Auf einer Zugfahrt von Budapest aus nach Frankreich lernen sich der US-Amerikaner Jesse (Ethan Hawke) und die französische Studentin Céline (Julie Delpy) näher kennen, als sich sie, gestört durch den lauten Streit eines mitreisenden Ehepaares, in den Speisewagen flüchten. Während Jesse erzählt, er müsse nach Wien, um dort einen Flug zurück in die Staaten zu bekommen, berichtet Céline von ihrem Besuch bei ihrer Großmutter in Budapest und dass sie nun auf der Rückreise nach Paris sei, wo schon bald ihre Vorlesungen an Sorbonne beginnen werden. Schon recht bald kommen die beiden auf ersten Themen wie Familie und Liebe zu sprechen, wobei sie, trotz teils unterschiedlicher Meinungen, feststellen, dass sie einen guten Draht zueinander haben und sich sehr sympathisch sind. Als Jesse schließlich aussteigen muss, überredet er Céline mit ihm die Zeit bis zu seinem Flug in Wien zu verbringen, worauf sie sich nach kurzer Überlegung einlässt. Nachdem sie ihr Gepäck verstaut haben, machen sich die beiden auf den weg, die Stadt zu erkunden, besichtigen den Prater wie auch den Friedhof der Namenlosen und den Donaukanal. Neben Célines Erinnerungen an die Stadt, welche sie zuletzt als kleines Mädchen besichtigte, spielen immer wieder ihre vergangenen Beziehungen, ihre Einstellungen zu Beziehungen, zur Ehe, zum Leben und zum Tod eine Rolle bei den vielen Gesprächen, die sich durch immer neue Teile der österreichischen Hauptstadt führen und sie einige kuriose Begegnungen machen lassen, so mit einer Wahrsagerin und einem Dichter. Dann rückt die Zeit des Abschieds näher…

Kritik:

Linklater ließ sich für „Before Sunrise“ von einer Begegnung mit einer jungen Frau in Philadelphia inspirieren und inszenierte eine Liebesgeschichte, die sich innerhalb nur weniger Stunden erst im Zug und dann ausschließlich in Wien abspielt.

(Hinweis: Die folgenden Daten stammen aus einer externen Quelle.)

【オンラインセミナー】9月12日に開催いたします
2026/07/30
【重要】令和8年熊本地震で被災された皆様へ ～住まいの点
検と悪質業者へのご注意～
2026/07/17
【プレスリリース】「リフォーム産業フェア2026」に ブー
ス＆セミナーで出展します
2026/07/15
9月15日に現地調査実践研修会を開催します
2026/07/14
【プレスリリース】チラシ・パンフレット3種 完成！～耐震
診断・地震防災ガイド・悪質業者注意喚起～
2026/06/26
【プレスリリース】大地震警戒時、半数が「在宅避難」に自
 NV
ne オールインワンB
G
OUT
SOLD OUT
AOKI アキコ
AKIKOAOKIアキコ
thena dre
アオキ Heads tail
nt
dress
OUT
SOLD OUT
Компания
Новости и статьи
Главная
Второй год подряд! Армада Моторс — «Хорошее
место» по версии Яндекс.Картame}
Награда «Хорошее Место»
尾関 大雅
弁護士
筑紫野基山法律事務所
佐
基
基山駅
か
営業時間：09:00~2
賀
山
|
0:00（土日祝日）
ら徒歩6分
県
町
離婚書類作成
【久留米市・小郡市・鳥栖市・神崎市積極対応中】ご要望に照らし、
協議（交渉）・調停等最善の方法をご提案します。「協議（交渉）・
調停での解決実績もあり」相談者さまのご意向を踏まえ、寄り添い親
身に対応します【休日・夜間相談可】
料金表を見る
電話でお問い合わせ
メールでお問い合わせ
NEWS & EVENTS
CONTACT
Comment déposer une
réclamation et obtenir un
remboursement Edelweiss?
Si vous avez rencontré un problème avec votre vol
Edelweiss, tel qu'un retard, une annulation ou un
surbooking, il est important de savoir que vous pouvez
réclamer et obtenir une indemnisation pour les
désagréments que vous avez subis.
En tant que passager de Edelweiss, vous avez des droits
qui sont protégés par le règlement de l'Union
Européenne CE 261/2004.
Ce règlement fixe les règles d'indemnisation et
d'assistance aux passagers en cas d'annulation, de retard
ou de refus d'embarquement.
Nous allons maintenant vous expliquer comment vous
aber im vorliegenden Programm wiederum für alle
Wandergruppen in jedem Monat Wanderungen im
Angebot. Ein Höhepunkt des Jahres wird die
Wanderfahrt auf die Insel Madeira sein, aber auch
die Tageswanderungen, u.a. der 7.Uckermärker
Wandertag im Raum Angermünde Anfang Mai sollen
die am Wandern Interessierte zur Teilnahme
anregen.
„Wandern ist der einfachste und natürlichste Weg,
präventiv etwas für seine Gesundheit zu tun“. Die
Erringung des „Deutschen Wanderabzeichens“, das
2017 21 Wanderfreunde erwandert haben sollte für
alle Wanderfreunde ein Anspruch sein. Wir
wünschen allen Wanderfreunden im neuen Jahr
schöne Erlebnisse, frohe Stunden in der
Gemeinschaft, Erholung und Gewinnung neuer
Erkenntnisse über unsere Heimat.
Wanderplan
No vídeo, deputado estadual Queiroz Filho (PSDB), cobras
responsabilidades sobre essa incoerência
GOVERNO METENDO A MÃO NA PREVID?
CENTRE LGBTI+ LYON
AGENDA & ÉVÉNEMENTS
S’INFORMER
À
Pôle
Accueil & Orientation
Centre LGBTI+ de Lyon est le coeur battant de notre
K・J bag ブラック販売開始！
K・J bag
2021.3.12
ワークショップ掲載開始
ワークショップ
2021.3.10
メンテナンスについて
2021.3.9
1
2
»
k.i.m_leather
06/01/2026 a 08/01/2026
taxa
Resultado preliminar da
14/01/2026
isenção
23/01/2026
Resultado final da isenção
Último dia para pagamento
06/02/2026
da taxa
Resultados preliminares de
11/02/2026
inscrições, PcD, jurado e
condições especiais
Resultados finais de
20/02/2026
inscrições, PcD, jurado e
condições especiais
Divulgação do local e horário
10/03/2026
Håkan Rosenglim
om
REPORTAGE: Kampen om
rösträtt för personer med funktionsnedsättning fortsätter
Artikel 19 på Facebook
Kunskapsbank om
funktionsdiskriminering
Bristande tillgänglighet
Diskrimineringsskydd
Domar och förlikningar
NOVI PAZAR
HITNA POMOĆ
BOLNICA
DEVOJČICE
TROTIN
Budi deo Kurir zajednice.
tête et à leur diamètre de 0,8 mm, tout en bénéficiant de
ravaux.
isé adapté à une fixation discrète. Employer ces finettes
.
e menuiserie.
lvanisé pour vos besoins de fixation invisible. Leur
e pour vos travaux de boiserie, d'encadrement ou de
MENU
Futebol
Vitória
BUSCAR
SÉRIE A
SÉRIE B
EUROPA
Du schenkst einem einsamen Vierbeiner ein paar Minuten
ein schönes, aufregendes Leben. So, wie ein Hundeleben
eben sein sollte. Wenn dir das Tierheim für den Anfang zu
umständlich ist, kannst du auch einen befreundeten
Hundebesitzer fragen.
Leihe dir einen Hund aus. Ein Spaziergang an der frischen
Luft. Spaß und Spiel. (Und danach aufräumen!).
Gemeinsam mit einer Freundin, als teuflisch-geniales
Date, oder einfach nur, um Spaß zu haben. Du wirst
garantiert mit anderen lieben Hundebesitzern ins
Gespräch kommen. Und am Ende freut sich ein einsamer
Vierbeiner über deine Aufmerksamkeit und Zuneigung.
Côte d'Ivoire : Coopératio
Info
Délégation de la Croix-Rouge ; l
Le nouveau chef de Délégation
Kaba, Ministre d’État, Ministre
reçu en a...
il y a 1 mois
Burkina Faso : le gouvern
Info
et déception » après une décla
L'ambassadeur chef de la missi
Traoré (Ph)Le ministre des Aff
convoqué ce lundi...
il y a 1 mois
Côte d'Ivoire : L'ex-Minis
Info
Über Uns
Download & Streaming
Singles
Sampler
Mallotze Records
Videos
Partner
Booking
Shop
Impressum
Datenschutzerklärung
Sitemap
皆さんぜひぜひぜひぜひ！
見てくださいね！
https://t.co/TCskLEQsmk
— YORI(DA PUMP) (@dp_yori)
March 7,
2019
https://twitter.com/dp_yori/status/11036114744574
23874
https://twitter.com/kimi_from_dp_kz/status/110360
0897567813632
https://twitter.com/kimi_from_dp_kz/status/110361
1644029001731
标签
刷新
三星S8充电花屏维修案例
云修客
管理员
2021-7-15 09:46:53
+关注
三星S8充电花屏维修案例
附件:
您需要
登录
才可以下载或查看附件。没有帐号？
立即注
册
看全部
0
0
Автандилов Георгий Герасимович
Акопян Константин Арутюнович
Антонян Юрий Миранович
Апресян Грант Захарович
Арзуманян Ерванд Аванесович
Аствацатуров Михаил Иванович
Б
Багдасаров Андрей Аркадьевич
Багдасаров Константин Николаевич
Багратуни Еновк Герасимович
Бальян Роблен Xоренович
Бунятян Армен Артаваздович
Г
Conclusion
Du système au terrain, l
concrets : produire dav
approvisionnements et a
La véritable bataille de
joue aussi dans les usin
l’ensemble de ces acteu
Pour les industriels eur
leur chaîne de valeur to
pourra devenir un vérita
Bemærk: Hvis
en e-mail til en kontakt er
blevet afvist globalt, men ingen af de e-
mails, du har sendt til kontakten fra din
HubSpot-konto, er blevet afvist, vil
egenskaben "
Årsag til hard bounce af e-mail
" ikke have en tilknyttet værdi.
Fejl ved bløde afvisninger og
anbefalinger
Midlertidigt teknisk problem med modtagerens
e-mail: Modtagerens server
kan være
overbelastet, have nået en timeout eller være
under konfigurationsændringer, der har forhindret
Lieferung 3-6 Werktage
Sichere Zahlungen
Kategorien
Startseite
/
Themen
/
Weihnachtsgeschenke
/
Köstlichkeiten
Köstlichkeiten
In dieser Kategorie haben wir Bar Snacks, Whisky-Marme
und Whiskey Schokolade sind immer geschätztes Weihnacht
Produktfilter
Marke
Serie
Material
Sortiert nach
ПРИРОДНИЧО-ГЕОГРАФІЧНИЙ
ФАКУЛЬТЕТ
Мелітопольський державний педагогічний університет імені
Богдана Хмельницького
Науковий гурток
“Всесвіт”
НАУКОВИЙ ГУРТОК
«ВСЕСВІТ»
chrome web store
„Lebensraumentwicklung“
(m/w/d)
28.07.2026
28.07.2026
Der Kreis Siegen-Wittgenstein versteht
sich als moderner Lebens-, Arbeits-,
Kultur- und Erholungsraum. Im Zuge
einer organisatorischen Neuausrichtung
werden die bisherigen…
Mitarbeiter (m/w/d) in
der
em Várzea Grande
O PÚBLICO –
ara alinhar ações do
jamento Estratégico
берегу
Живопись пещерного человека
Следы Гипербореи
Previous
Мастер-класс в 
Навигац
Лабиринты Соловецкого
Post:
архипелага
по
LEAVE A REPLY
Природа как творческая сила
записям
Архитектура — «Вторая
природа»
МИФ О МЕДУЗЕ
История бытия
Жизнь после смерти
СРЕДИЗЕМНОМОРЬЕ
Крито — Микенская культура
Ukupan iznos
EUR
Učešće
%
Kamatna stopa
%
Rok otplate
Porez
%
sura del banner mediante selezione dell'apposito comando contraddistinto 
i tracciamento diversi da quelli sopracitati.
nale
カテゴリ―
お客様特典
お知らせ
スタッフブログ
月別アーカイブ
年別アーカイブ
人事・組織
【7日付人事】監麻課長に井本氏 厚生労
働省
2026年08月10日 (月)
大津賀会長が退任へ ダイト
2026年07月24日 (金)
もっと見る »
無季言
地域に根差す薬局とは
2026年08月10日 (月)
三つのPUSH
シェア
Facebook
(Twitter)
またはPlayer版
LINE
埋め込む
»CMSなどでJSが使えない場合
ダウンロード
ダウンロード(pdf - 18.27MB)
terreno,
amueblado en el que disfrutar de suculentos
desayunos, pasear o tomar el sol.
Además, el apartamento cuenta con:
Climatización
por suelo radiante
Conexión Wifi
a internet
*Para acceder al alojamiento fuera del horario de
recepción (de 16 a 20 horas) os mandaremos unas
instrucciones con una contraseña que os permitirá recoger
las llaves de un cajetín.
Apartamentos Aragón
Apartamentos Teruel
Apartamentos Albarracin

Die noch jungen, aber bereits erfahrenen Darsteller Ethan Hawke („Der Club der toten Dichter“, „Schnee, der auf Zedern fällt“) und Julie Delpy („Drei Farben – Weiß“, „Zwei Tage Paris“) schrieben am Drehbuch mit und verleihen den lebendigen Dialogen, von denen der Film vor allem lebt, eine stärkere Authentizität. Die Geschichte von Jesse und Céline, die in „Before Sunset“ und „Before Midnight“ fortgesetzt wurde, stellt eine Art Bestandsaufnahme von Themen wie Liebe und Partnerschaften vor dem Hintergrund einer Annäherung zweier Menschen dar. Die jeweilige Vergangenheit von Jesse und Céline wird dabei nur partiell aufgearbeitet, so weit es für das Kennenlernen notwendig ist. Über klassische, zu Ehrlichkeit verpflichtende Fragen und Antworten tasten sich die beiden Fremden recht schnell aneinander heran, hinterfragen und deuten um, bringen andere Ideen dazu ins Spiel, so dass aus dem fortlaufenden Dialog eine romantische Beziehung entsteht, von der beide wissen, dass sie den nächsten Tag nicht überstehen wird. Es macht einfach Spaß, die beiden wunderbar miteinander harmonierenden Akteure dabei zu beobachten, wie sie durch die Wiener Altstadt wandern und sich näherkommen, sich auf Begegnungen mit anderen Menschen einlassen und nicht weiter an die Zukunft denken, nur den Moment genießen. Linklater beweist mit „Before Sunrise“, dass nicht viel passieren muss, um eine unterhaltsame Geschichte zu erzählen, wenn nur der Inhalt und die äußere Form stimmen.